Generativ statt destruktiv Generativ statt destruktiv

SEITENBLICK: FUTURE CITIES

GERHARD SCHMITT

Lebensader Hauptstrasse – ein tref-fender Titel für die Einladung des Bezirks an die Bevölkerung am 5. April 2022. Ausgangspunkte waren der bauliche Zustand der Strasse und die gegenwärtige Verkehrsregelung. Die mehr als 100 Anwesenden bekamen am Anfang eine Einschätzung durch direkt Betroffene und zuständige Bezirksräte. Diese engagierten Interventionen erhöhten den Wissensstand aller. Danach diskutierten und formulierten sie in 9 Gruppen eine geplant konstruktive, also generative Lösungsfindung: Sie entwarfen, unter Einbezug kleiner Einschränkungen für Wenige, eine Verbesserung für die grosse Mehrheit. Ein Vorbild für die direkte Demokratie als generative Regierungsform.

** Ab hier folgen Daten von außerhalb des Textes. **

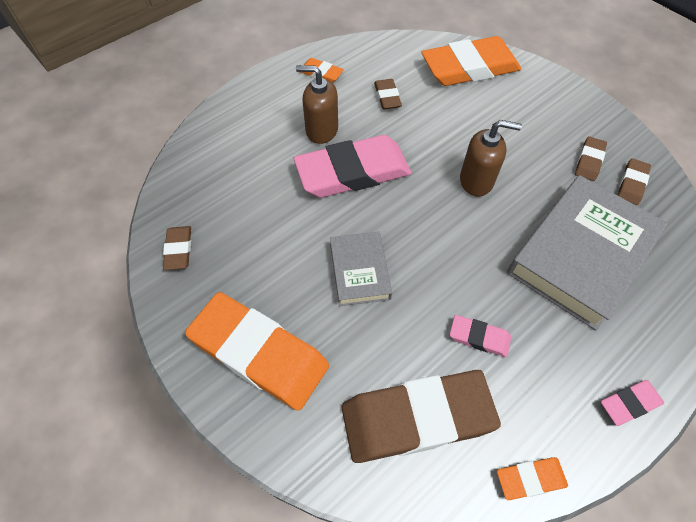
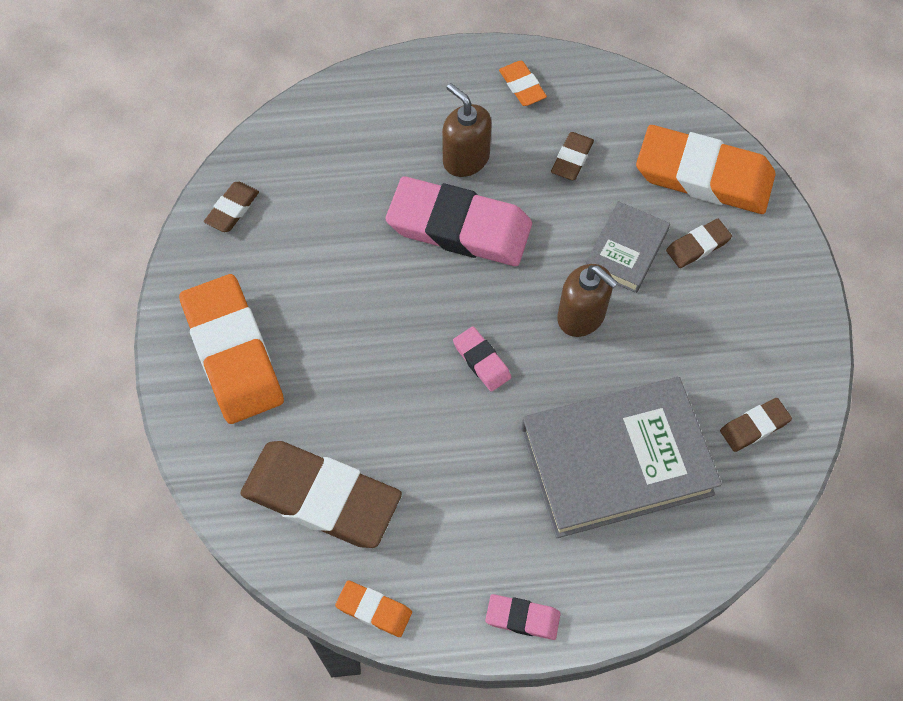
camera: 35 degrees right, 5 degrees up
grey book [330,232,392,306] -> grey book moved to [586,201,670,293]
pink eraser [450,315,511,357] -> pink eraser moved to [453,327,511,392]
brown eraser [575,136,607,181] -> brown eraser moved to [666,219,732,268]

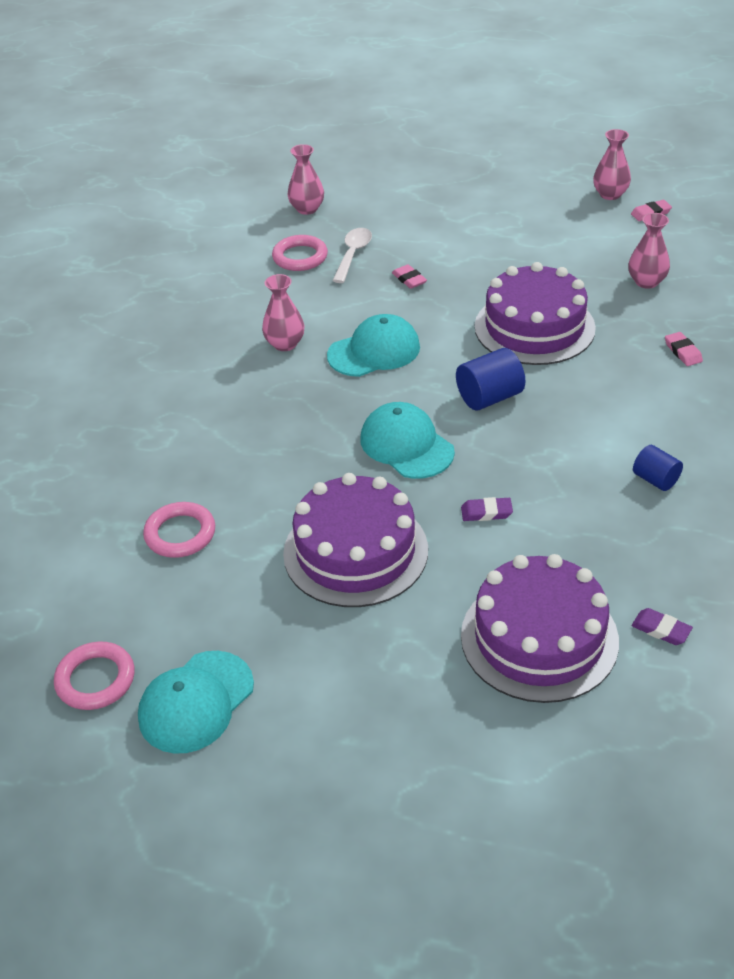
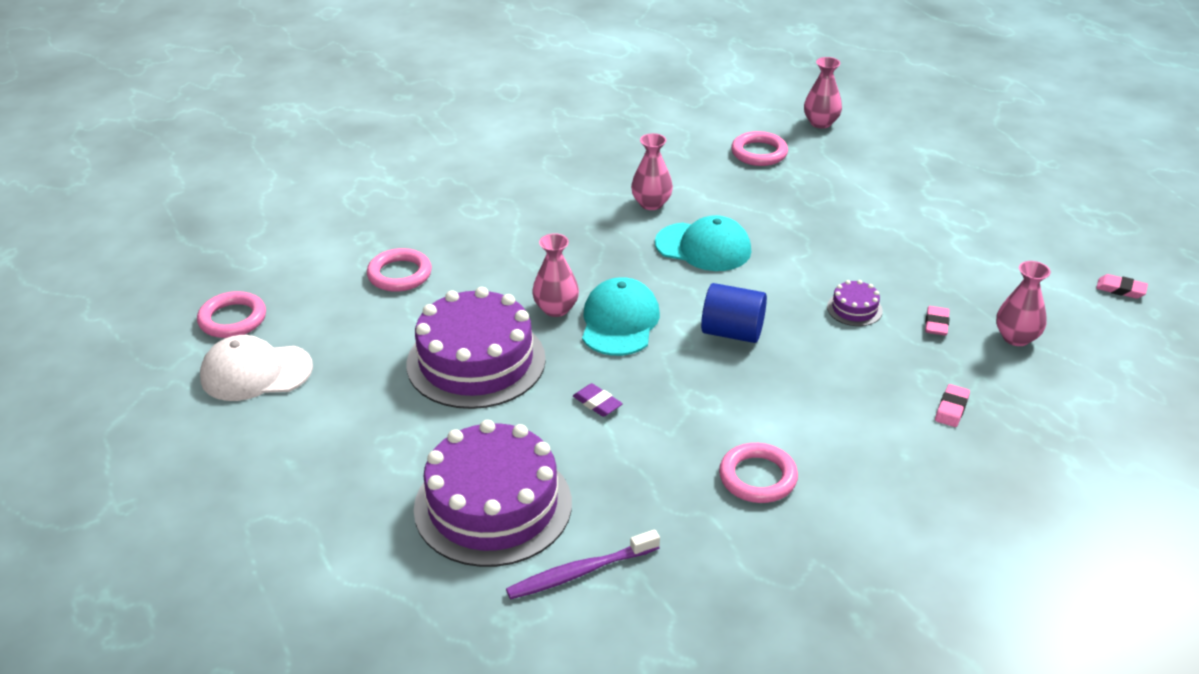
camera: 45 degrees right, 5 degrees down
turquoise cap [138,651,254,754] -> white cap [200,335,313,401]
white spoon [332,228,372,283] -> none
pink eraser [392,264,427,289] -> pink eraser moved to [925,306,950,336]
purple cake [475,262,596,365] -> purple cake [827,280,883,326], size x0.42
pink vase [593,129,631,200] -> pink vase moved to [532,233,579,317]
purple eraser [632,608,693,645] -> purple toothbrush [506,530,660,599]
blue cylinder [633,445,683,491] -> pink ring [719,443,798,503]

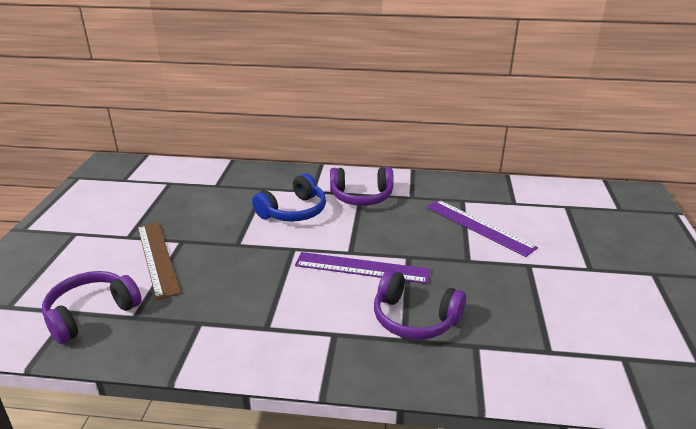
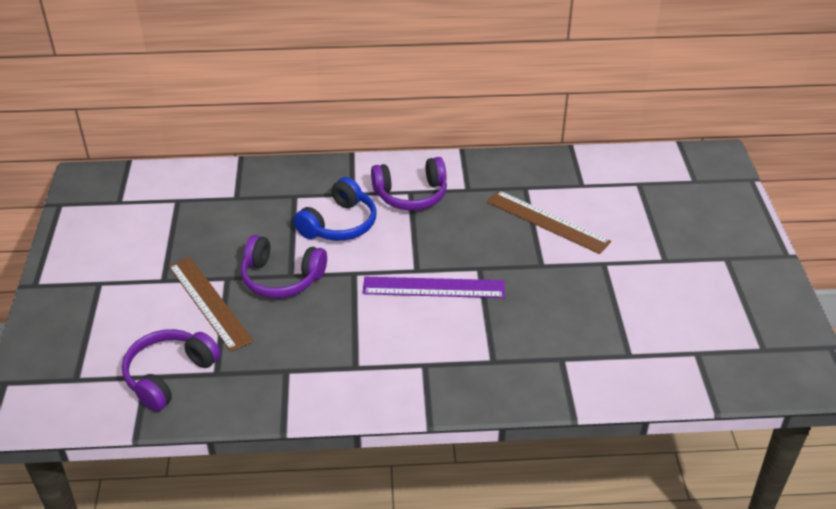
camera: 10 degrees left, 10 degrees up
purple headphones [374,270,466,340] -> purple headphones moved to [241,235,327,298]
purple ruler [426,200,538,257] -> brown ruler [487,190,611,254]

Generativ: ein Arbeitstitel

«Generativ» ist eine Eigenschaft, die auf Regierungsformen, Natur, Infrastruktur oder einzelne Objekte zutrifft. Generative Prozesse starten immer lokal, können aber global positive Auswirkungen haben. «Generativ » geht über «nachhaltig» hinaus, indem es Bestehendes nicht nur erhalten, sondern Verbesserungen erfinden und möglichst ohne negative Nebenwirkungen umsetzen will. Unsere Schulen und Hochschulen sind dafür beste Beispiele. Destruktiv: das Gegenteil von generativ Das Gegenteil von generativem Vorgehen ist geplant destruktives Verhalten. Seit dem 24. Februar 2022 herrscht in der Ukraine ein in Euro-pa lange unvorstellbarer Zustand: Menschenleben, Gebäude, Infrastruktur und ganze Städte werden mit Einsatz primitivster und modernster Technologie geplant zerstört. Über die Jahre mühsam aufgebaute Existenzen innerhalb von Stunden vernichtet, wie uns Millionen Geflüchteter berichten. Und wieder, wie 1973 nach dem Jom-Kippur Krieg im Nahen Osten und in der folgenden Ölkrise, spielt fossile Energie als politisches Druckmittel eine Hauptrolle. In Form von drastisch steigenden Preisen für Gas, Benzin und Öl spüren wir das in Europa, in der Schweiz und in Einsiedeln.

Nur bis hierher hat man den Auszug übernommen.